◆ **INFORMATION SHOWN**
-*-
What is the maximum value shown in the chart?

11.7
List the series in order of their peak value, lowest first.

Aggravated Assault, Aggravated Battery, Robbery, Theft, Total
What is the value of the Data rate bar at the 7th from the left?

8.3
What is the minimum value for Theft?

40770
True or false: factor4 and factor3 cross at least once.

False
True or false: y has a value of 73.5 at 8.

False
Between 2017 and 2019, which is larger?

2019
-*-
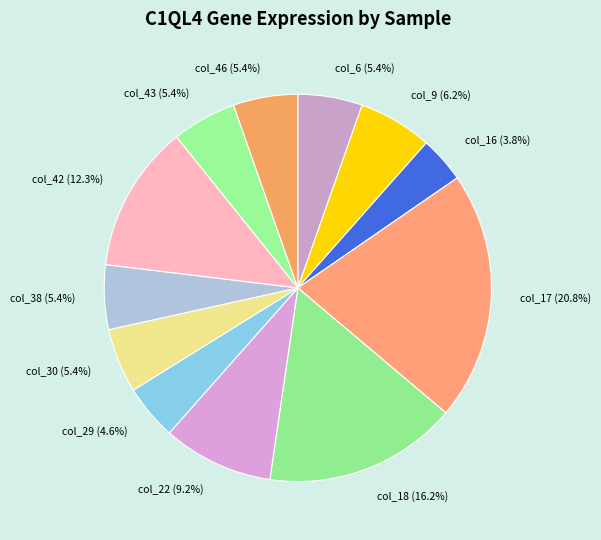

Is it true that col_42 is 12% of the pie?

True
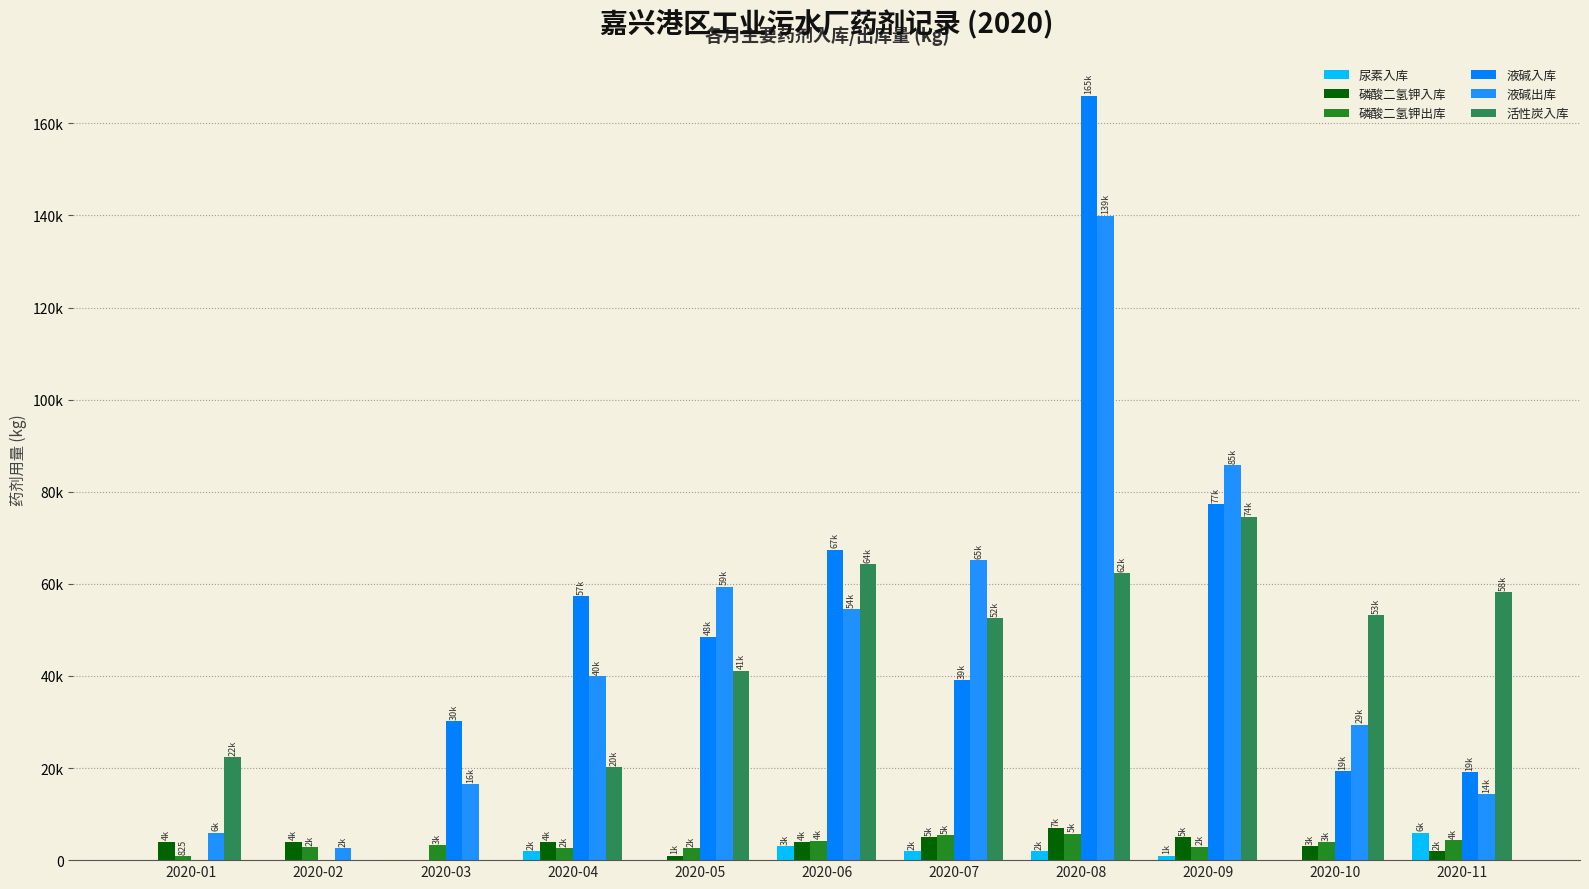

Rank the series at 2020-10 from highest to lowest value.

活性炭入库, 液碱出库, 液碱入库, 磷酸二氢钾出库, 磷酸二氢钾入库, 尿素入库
-*-
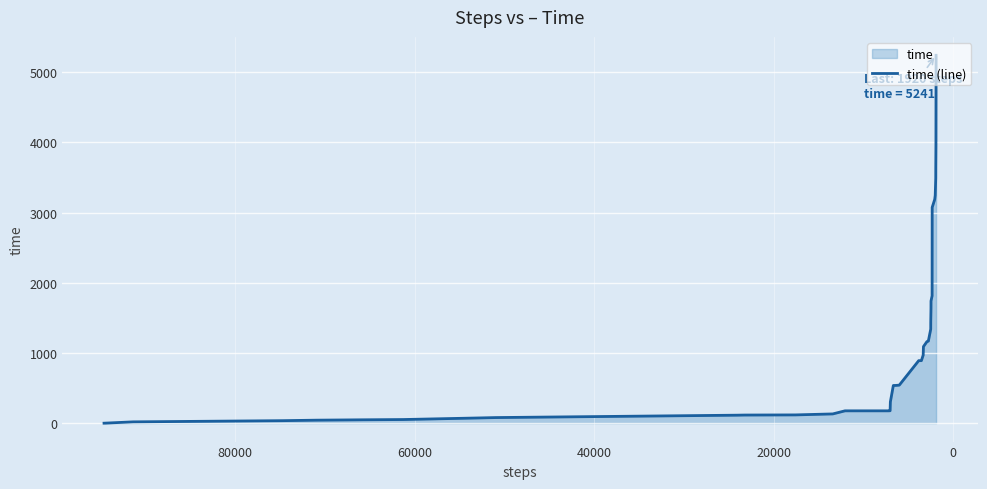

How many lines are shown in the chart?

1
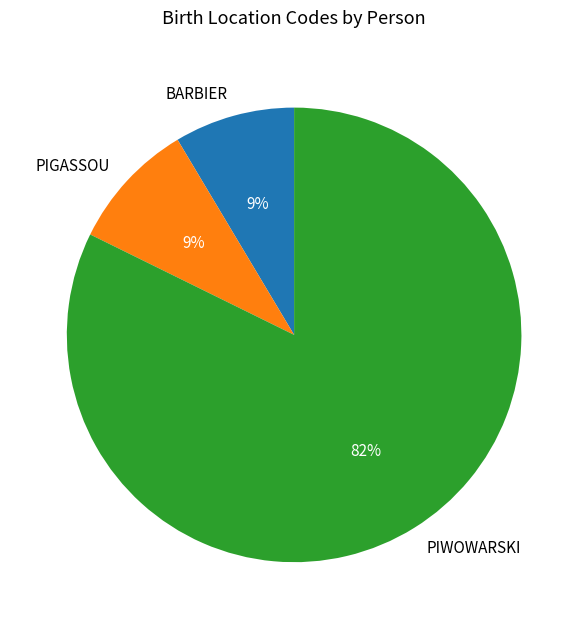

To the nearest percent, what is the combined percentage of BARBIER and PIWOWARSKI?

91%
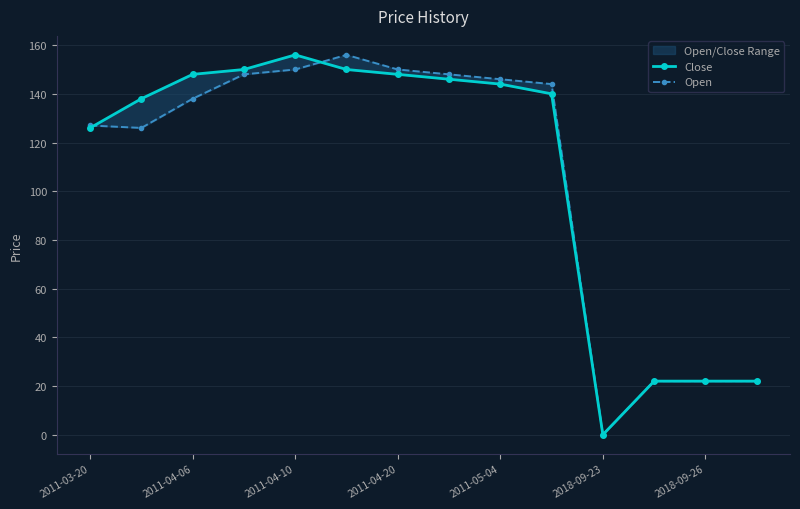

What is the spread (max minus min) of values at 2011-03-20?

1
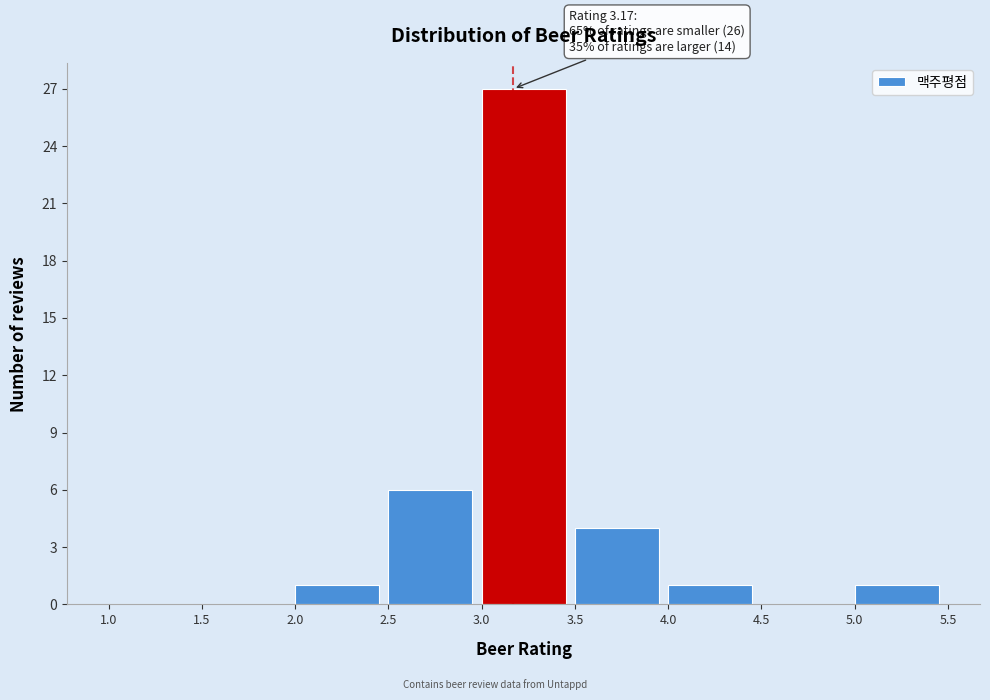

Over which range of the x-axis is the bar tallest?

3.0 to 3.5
-*-
◆ **EXERCISE DETAILS**
Copy out every line in the three blocks above that contains the word "from".

◆ **WRITTEN RESPONSE**
What is the value of the Data rate bar at the 7th from the left?
Rank the series at 2020-10 from highest to lowest value.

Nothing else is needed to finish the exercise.